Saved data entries
__________________________________________________
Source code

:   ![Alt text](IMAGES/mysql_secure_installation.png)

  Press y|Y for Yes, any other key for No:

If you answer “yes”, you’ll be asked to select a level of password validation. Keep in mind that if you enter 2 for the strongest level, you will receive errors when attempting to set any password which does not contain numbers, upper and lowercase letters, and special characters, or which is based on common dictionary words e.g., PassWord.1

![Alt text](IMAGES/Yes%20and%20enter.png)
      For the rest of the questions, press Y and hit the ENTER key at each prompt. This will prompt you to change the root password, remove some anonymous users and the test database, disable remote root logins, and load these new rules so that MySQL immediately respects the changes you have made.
__________________________________________________
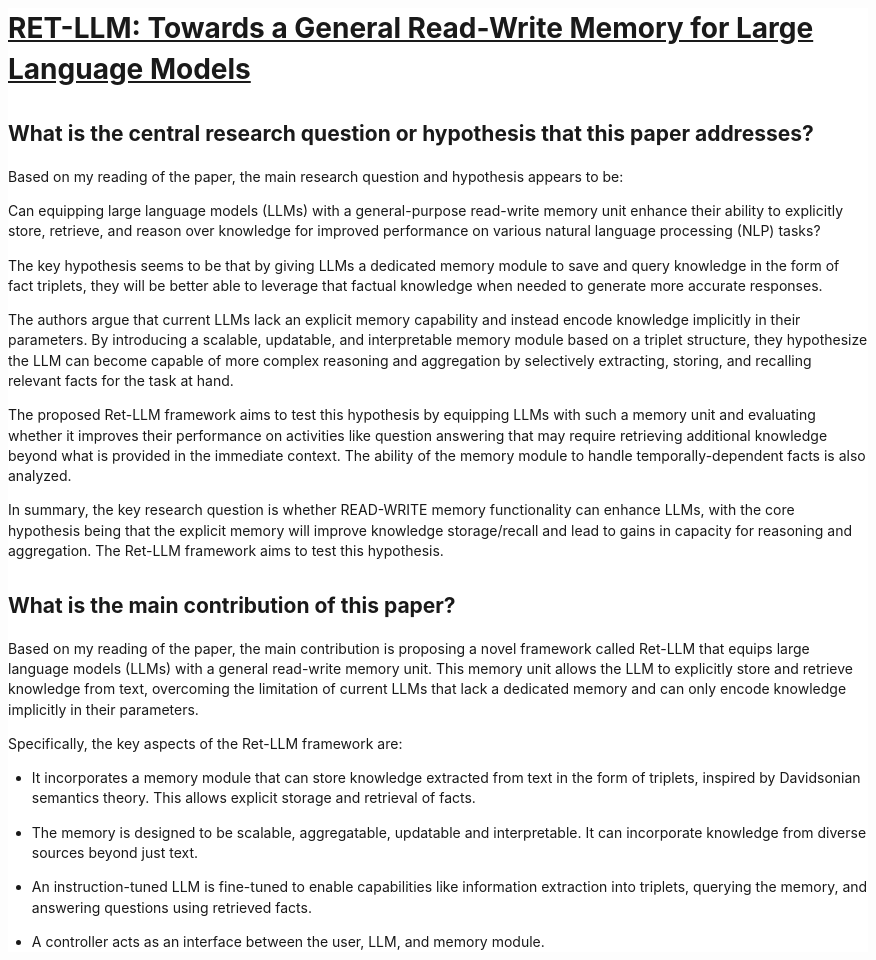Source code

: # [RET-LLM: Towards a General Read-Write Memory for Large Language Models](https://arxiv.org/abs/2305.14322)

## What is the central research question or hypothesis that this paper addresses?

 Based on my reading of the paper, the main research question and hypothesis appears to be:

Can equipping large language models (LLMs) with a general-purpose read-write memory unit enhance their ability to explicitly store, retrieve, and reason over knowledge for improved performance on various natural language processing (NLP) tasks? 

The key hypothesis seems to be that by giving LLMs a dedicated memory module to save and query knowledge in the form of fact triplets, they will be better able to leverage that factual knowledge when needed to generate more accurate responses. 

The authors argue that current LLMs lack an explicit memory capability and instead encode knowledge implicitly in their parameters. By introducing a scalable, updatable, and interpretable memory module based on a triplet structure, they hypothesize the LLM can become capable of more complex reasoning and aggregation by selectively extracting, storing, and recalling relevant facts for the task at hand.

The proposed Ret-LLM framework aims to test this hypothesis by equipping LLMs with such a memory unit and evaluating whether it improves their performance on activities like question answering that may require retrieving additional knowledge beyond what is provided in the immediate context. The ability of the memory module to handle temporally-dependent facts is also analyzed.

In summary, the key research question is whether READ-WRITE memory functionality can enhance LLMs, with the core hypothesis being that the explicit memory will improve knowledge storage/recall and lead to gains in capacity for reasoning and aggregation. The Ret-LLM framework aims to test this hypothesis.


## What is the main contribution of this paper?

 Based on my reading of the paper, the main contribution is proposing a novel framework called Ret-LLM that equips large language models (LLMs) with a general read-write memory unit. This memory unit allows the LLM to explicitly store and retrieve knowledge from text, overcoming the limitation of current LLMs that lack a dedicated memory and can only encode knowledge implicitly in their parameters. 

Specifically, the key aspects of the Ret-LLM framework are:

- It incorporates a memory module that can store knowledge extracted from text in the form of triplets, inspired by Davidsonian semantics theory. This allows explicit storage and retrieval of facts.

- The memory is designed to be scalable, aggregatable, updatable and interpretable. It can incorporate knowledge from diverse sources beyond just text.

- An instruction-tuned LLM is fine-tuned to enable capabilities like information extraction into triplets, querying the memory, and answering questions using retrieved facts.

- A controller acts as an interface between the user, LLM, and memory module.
__________________________________________________
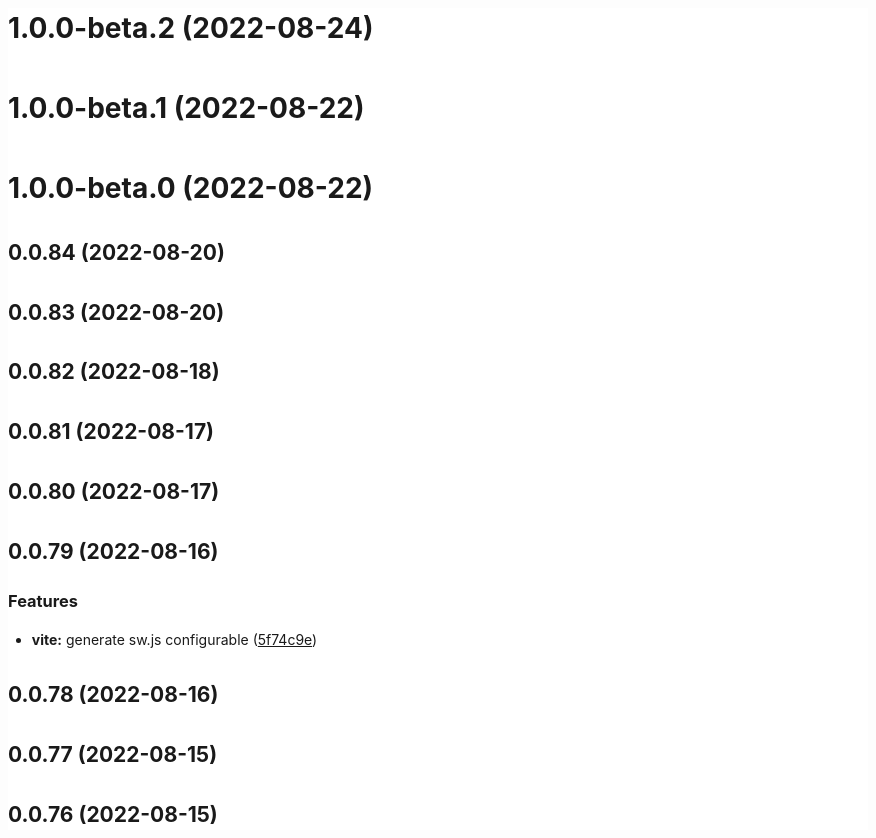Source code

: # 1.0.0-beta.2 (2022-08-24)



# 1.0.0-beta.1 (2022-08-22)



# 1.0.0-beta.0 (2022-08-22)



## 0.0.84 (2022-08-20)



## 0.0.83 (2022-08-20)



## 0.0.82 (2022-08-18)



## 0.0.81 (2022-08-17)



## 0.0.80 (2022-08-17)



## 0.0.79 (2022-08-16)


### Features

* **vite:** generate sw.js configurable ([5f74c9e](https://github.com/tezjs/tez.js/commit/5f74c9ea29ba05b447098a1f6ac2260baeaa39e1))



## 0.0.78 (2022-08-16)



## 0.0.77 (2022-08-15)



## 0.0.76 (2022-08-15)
__________________________________________________
▶ DESCRIPTION OF THE TASK
Scan the records above for the string "https", then report every line that contains it.

▶ SOLUTION BELOW
: # [RET-LLM: Towards a General Read-Write Memory for Large Language Models](https://arxiv.org/abs/2305.14322)
* **vite:** generate sw.js configurable ([5f74c9e](https://github.com/tezjs/tez.js/commit/5f74c9ea29ba05b447098a1f6ac2260baeaa39e1))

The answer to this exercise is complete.